Designing data transparency – ideas from the community
Data seems to encompass all that we do now. We asked thoughtful technologists share ideas on how to design better data systems.
Data is at work in every part of your life.
Retailers, governments, employers and more see it as a critical part of knowing how you tick and controlling interactions with you.
For better and worse it’s happening everywhere so we better get wise to how it actually happens.
yourData is openDemocracy’s project to promote data transparency. We explore ways to show people how their data is used by data-driven websites. If a website shows me an article, or tries to sell me a product, or manages my access to government services, I want to know if and how they’re using my data (like my current location, my gender, or my race) to make that decision. That decision is called personalisation and it’s a filter that you typically have little knowledge of or control over.

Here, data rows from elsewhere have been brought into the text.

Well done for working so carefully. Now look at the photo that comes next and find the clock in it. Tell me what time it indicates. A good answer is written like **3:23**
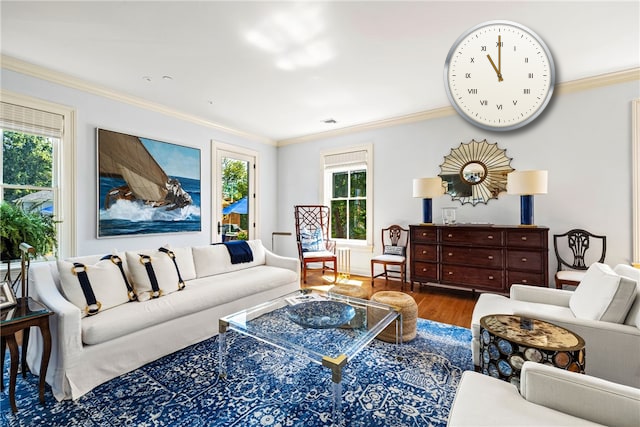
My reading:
**11:00**
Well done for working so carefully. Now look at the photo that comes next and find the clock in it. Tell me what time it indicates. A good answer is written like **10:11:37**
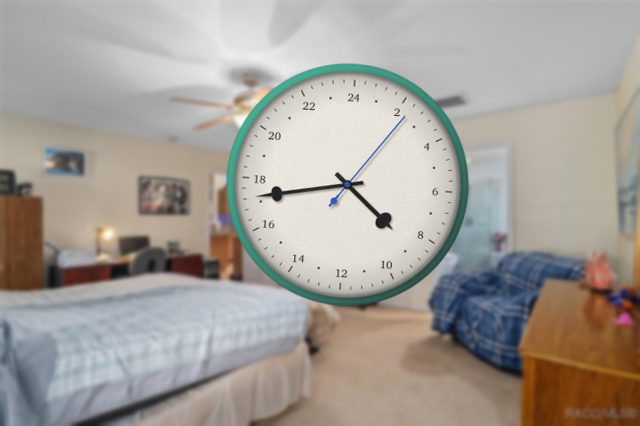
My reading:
**8:43:06**
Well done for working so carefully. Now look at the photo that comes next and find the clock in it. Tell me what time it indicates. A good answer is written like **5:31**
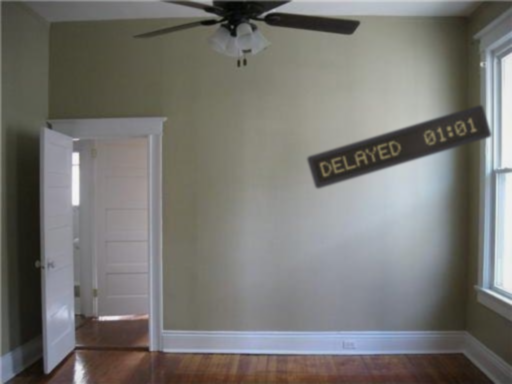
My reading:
**1:01**
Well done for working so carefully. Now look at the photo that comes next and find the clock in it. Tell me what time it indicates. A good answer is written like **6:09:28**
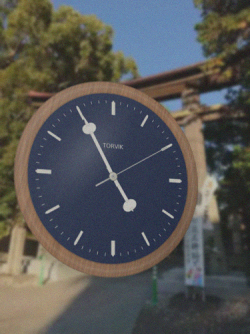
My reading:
**4:55:10**
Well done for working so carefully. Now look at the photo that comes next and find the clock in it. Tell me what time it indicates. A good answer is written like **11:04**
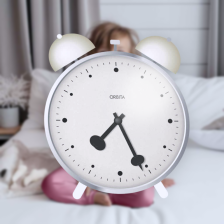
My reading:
**7:26**
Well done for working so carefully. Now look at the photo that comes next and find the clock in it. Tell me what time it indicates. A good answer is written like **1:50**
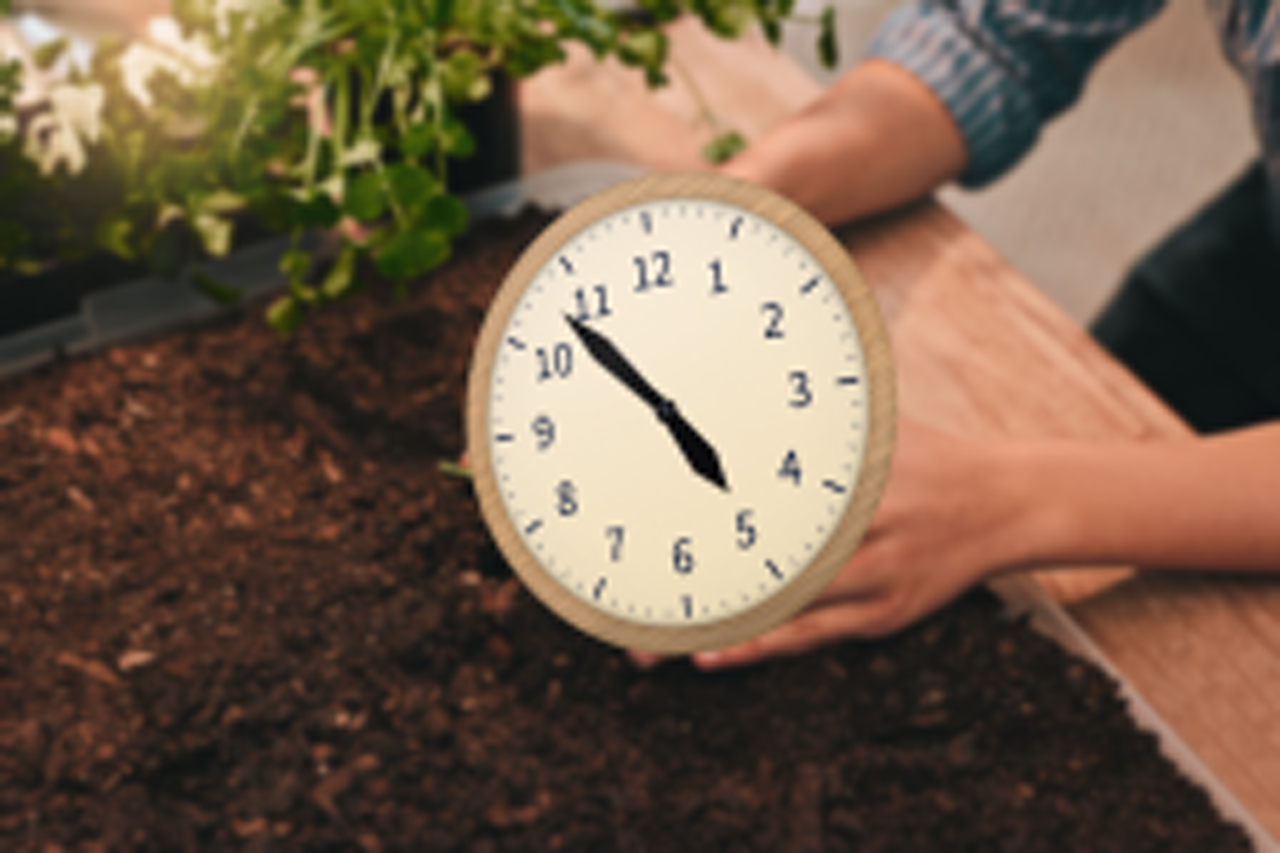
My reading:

yourData tells our readers if they are viewing an automatically personalised page and shows them what data shaped that decision. We make this information available at the exact moment that they get the personalised content, not far away in a settings page or elsewhere.
There are many ways that this kind of transparency feature can lead to a more informed web experience. We are in conversation with technologists, designers, ethicists, readers and others who think about these questions.
So we asked some of them to share their ideas about how we might develop these features and how they would like to see transparency advanced more widely.
The answers are a mixture of design insights and broader reflections on the politics of data. Some of them propose thoughtful developments to our initial designs, others present fundamental objections to our approach. These ideas will inform our thinking as we develop our designs and find ways to build a more transparent web.
We thank the respondents for their opinion and expertise.
More submissions will be published in future so please send us your own ideas.
Laura Kalbag is Co-Founder of the Small Technology Foundation.
What changes do you think would improve the yourData feature as it currently stands? Or what about personalisation technologies more generally?
It’s important to understand how personalisation works, the data that a business can obtain about you, and how they build profiles about you to better target you with ads and other types of content. However, when ads or other targeted content is made “transparent”, businesses will only show you the targeting data they feel comfortable sharing with you, the data that won’t scare you off. Very few of us are worried about a business knowing our gender, that we live in a particular city or that we’re in a certain age bracket when we tend to share most of that information willingly in social media profiles.
We tend to be less comfortable when we find out the business knows where in a building we live, what time we leave the house and who we’ve slept alongside...
We also don’t just need transparency on the data a business collects about us, but how their algorithms work. An ad will only be shown to a limited number of people – what in the algorithm determines which people? Is it based on our perceived persuadability? The likelihood of us clicking an ad, or some other factor they’ve determined about us?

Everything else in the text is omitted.